EXTRACTED MATERIAL Start Marker

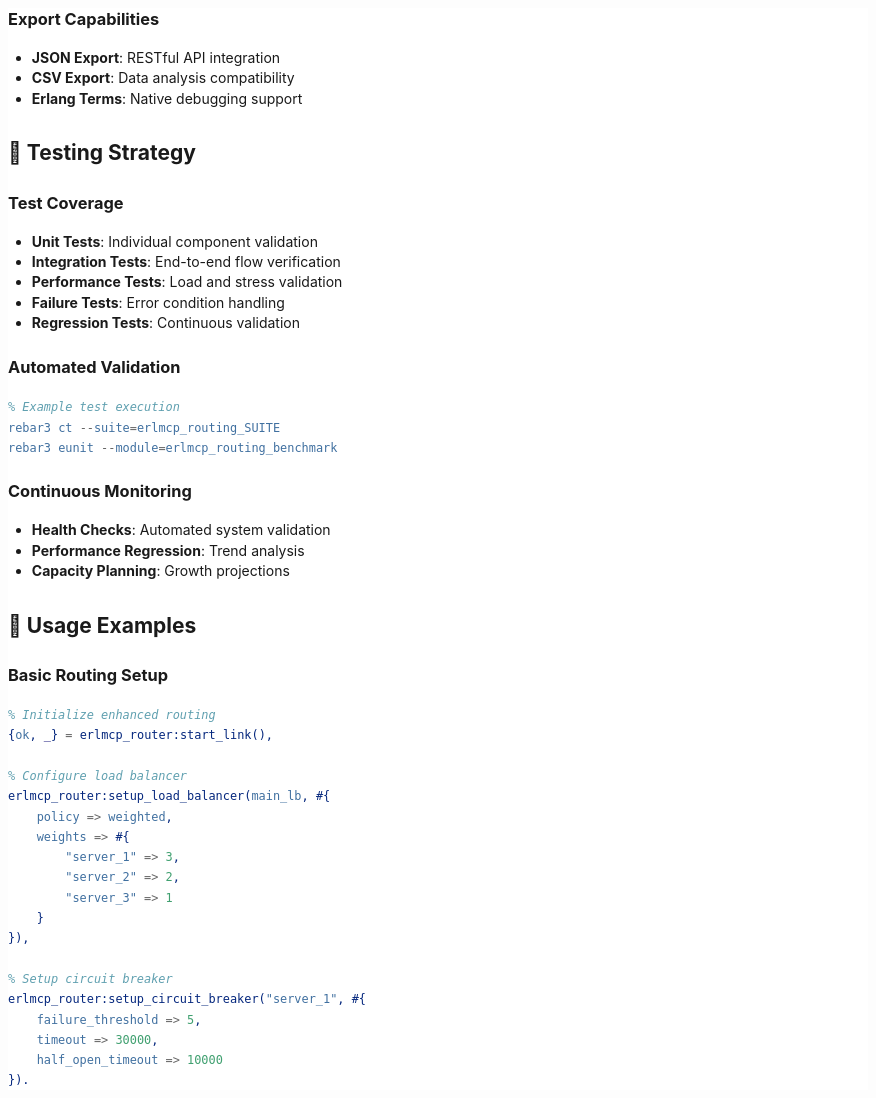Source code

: ### Export Capabilities
- **JSON Export**: RESTful API integration
- **CSV Export**: Data analysis compatibility
- **Erlang Terms**: Native debugging support

## 🧪 Testing Strategy

### Test Coverage
- **Unit Tests**: Individual component validation
- **Integration Tests**: End-to-end flow verification
- **Performance Tests**: Load and stress validation
- **Failure Tests**: Error condition handling
- **Regression Tests**: Continuous validation

### Automated Validation
```erlang
% Example test execution
rebar3 ct --suite=erlmcp_routing_SUITE
rebar3 eunit --module=erlmcp_routing_benchmark
```

### Continuous Monitoring
- **Health Checks**: Automated system validation
- **Performance Regression**: Trend analysis
- **Capacity Planning**: Growth projections

## 🚀 Usage Examples

### Basic Routing Setup
```erlang
% Initialize enhanced routing
{ok, _} = erlmcp_router:start_link(),

% Configure load balancer  
erlmcp_router:setup_load_balancer(main_lb, #{
    policy => weighted,
    weights => #{
        "server_1" => 3,
        "server_2" => 2,
        "server_3" => 1
    }
}),

% Setup circuit breaker
erlmcp_router:setup_circuit_breaker("server_1", #{
    failure_threshold => 5,
    timeout => 30000,
    half_open_timeout => 10000
}).
```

EXTRACTED MATERIAL End Marker

** WHAT YOU WILL DO **
Apply a filter for "Export" to the data above, then copy each line that matches.

** RESPONSE AREA **
: ### Export Capabilities
- **JSON Export**: RESTful API integration
- **CSV Export**: Data analysis compatibility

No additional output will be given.